I had recourse to champagne very often, because I was often sad and dreadfully bored. I lived in the most bourgeois, in the most mercenary surroundings in which every sou was reckoned and accounted for. Blanche disliked me for the first fortnight: I noticed that; it is true, she dressed me like a dandy, and tied my cravat for me every day, but in her soul she genuinely despised me. I did not pay the slightest attention to that. Bored and dispirited, I used to go usually to the Château de Fleurs, where regularly every evening I got drunk and practised the cancan (which they dance so disgustingly there), and acquired in the end a kind of celebrity.

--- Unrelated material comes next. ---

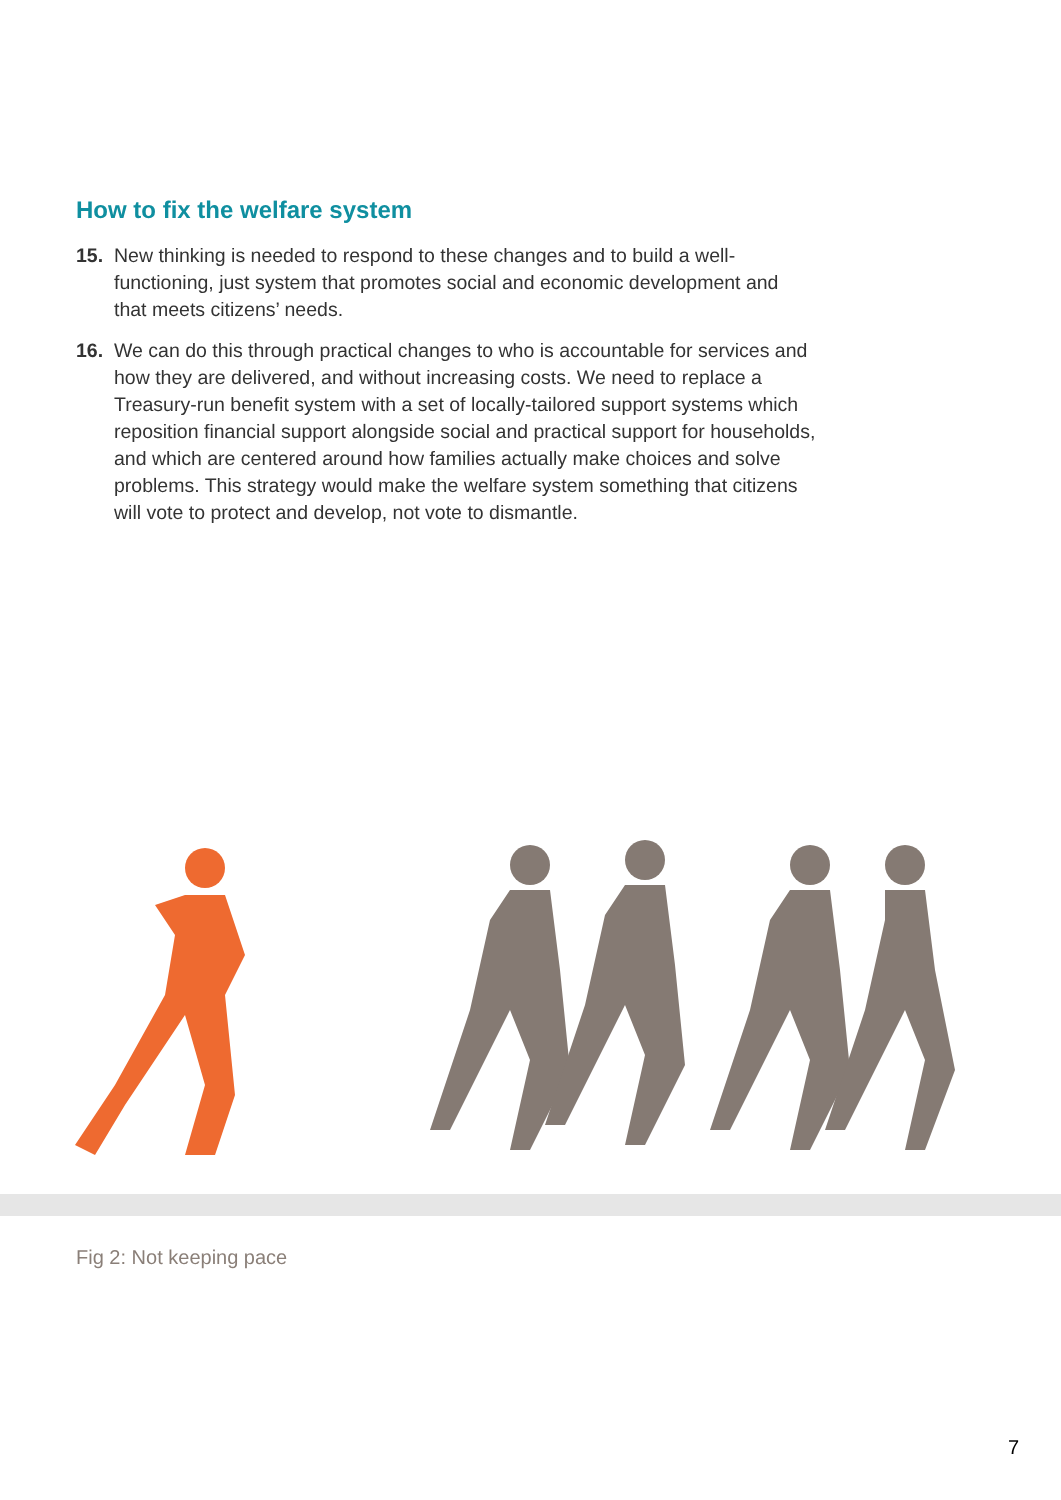How to fix the welfare system
15. New thinking is needed to respond to these changes and to build a well-functioning, just system that promotes social and economic development and that meets citizens’ needs.
16. We can do this through practical changes to who is accountable for services and how they are delivered, and without increasing costs. We need to replace a Treasury-run benefit system with a set of locally-tailored support systems which reposition financial support alongside social and practical support for households, and which are centered around how families actually make choices and solve problems. This strategy would make the welfare system something that citizens will vote to protect and develop, not vote to dismantle.
Fig 2: Not keeping pace
7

At last Blanche gauged my true character. She had for some reason conceived the idea that I should spend all the time we were together walking after her with a pencil and paper in my hand, and should always be reckoning how much she had spent, how much she had stolen, how much she would spend and how much more she would steal. And she was, of course, convinced that we should have a regular battle over every ten-franc piece. She had an answer in readiness for every attack that she anticipated from me; but when she found I did not attack her, she could not at first refrain from defending herself, unprovoked. Sometimes she would begin with great heat, but seeing that remained silent as a rule, lying on a sofa gazing at the ceiling—at last, she was surprised. At first she thought I was simply stupid, "un outchitel", and merely cut short her explanations, probably thinking to herself: "Why, he's a fool. There's no need to lay it on for him, since he doesn't understand." She would go away but come back again ten minutes later (this happened at a time when she was spending most ferociously, spending on a scale quite out of proportion to our means: she had, for instance, got rid of the horses first bought and bought another pair for sixteen thousand francs).

"Well, so you are not cross, bibi?" she said, coming up to me.